REQUIRED WORK »
Collect each line of the data below that contains the word "series" and copy it in full.

INFORMATION SHOWN »
^^^^^^^^

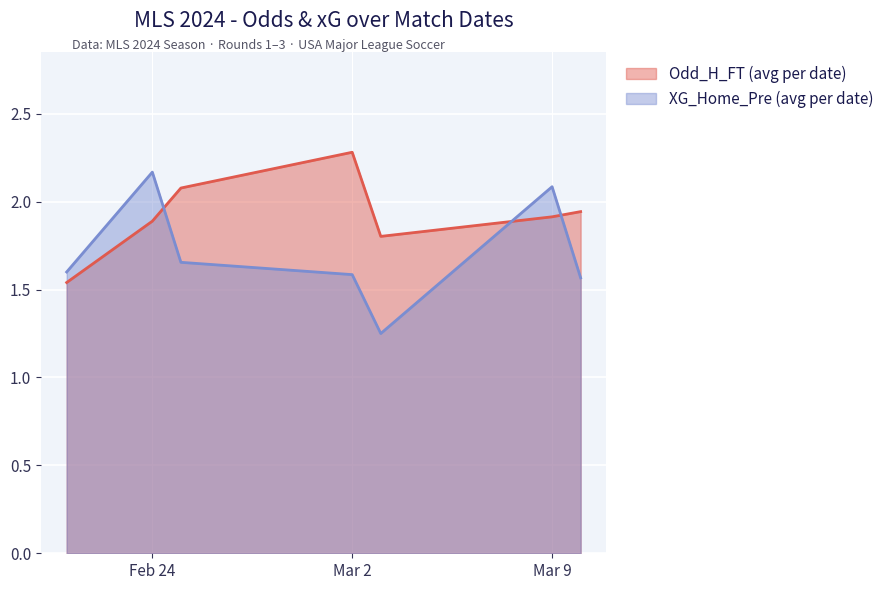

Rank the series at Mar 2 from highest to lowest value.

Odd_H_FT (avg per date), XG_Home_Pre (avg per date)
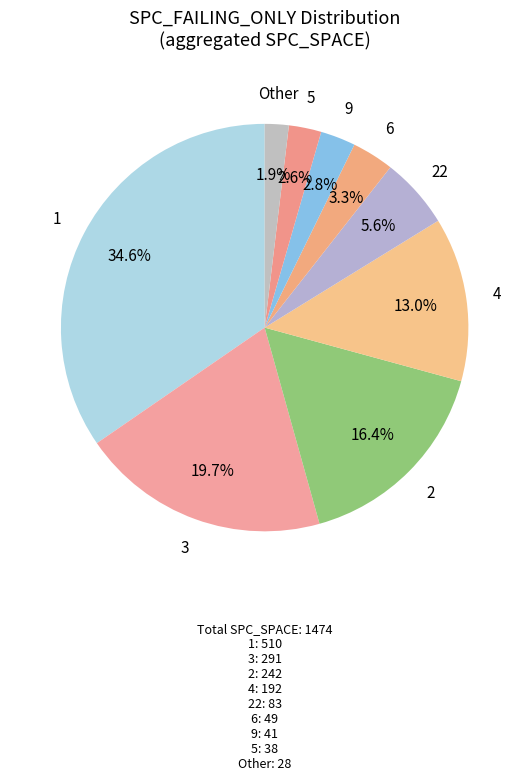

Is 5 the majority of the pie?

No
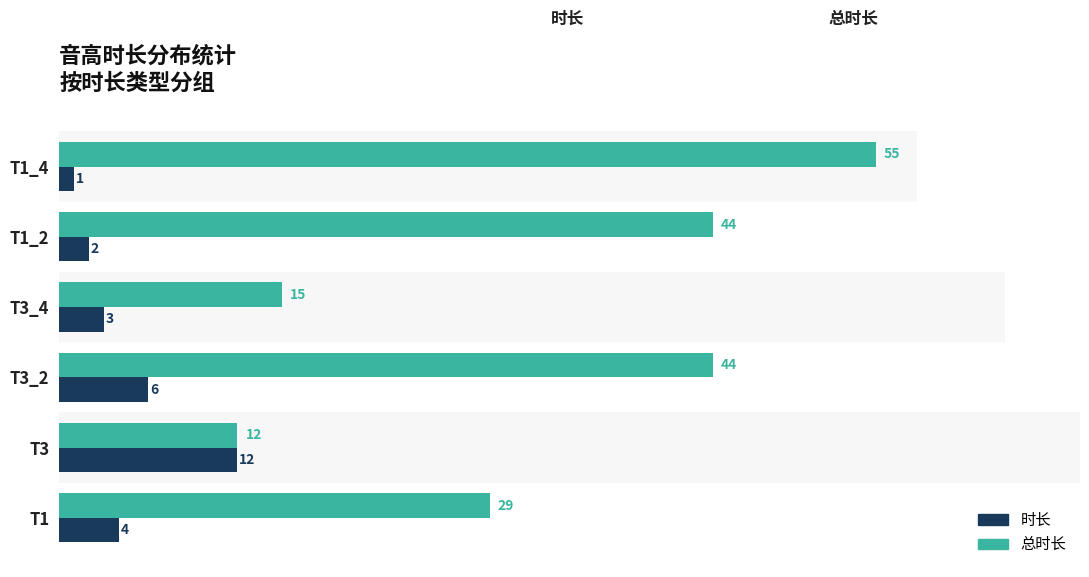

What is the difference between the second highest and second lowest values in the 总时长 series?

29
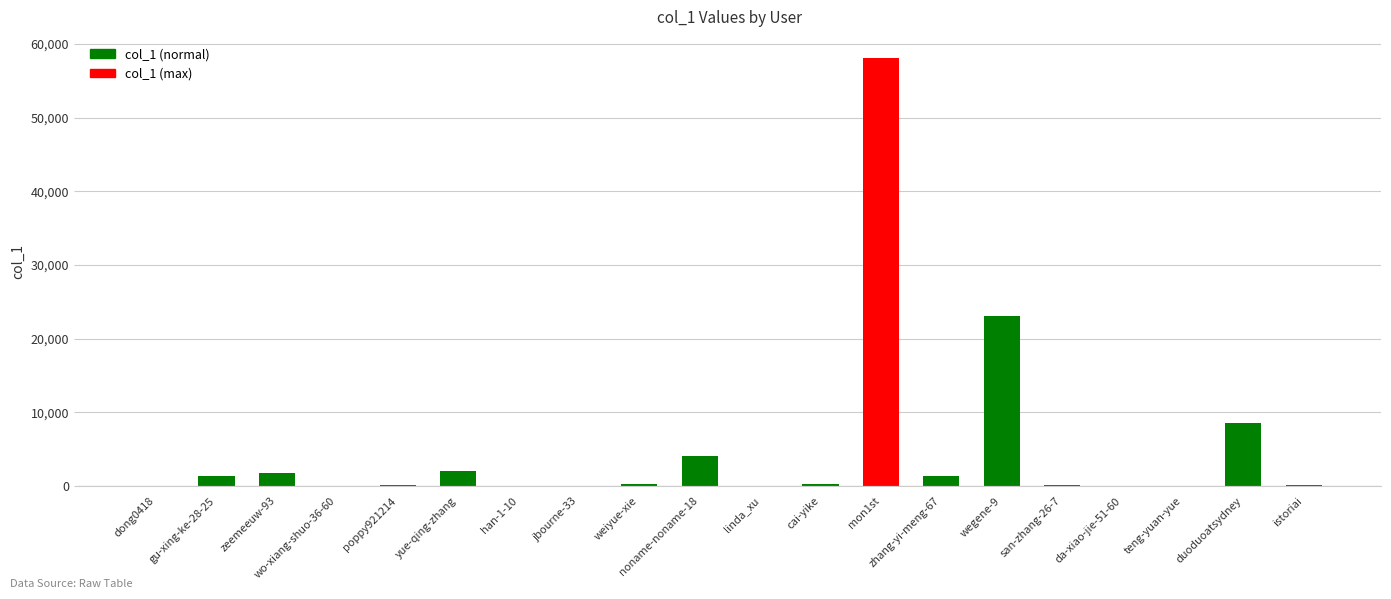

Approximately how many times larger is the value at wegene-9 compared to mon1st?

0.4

^^^^^^^^

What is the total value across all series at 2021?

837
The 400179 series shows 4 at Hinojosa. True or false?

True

^^^^^^^^

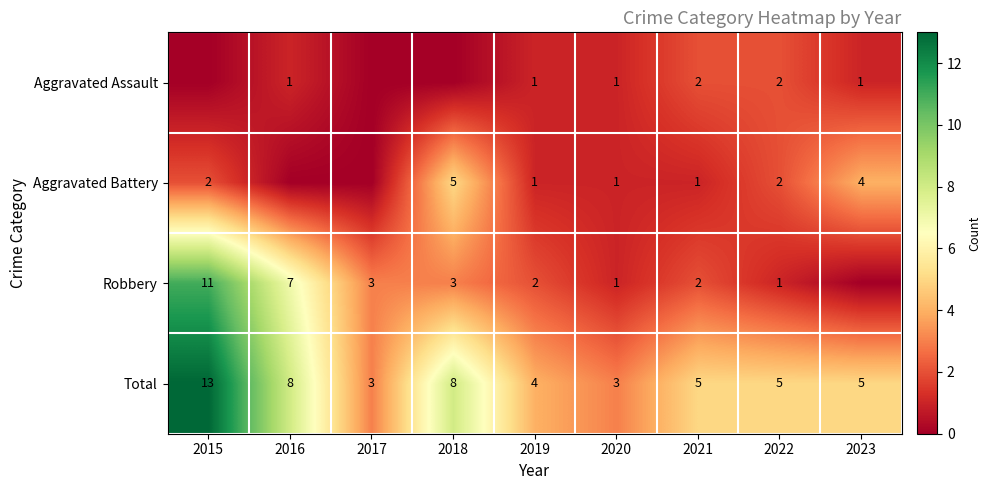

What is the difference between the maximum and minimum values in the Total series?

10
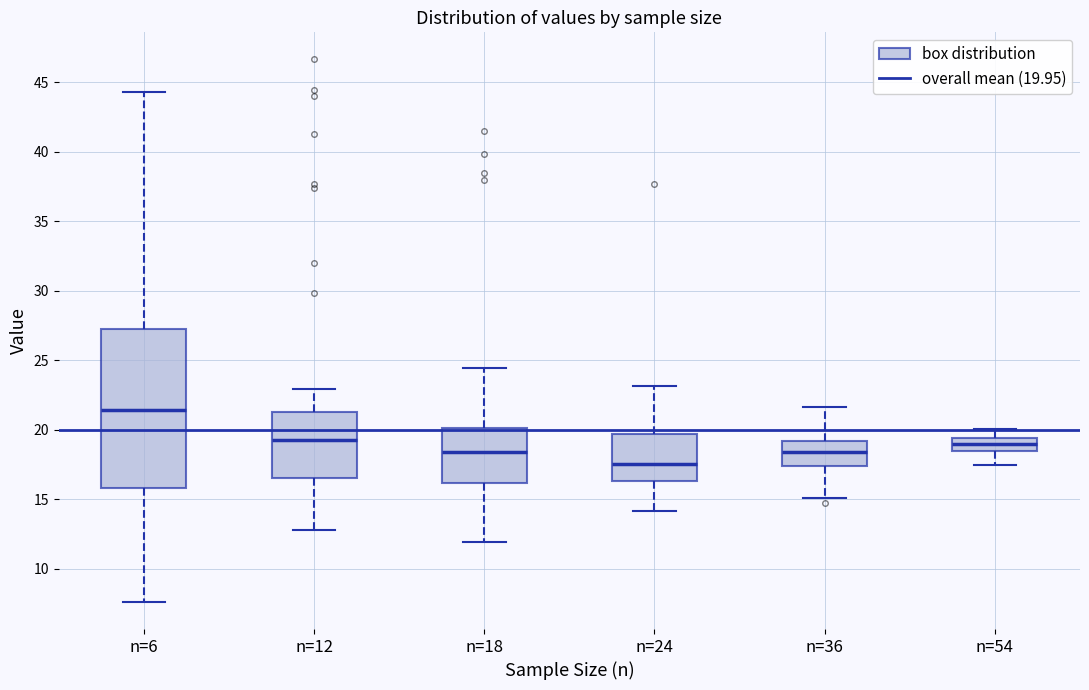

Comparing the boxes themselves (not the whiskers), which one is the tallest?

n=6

^^^^^^^^

SOLUTION TO THIS PROBLEM »
Rank the series at Mar 2 from highest to lowest value.
What is the difference between the second highest and second lowest values in the 总时长 series?
What is the total value across all series at 2021?
The 400179 series shows 4 at Hinojosa. True or false?
What is the difference between the maximum and minimum values in the Total series?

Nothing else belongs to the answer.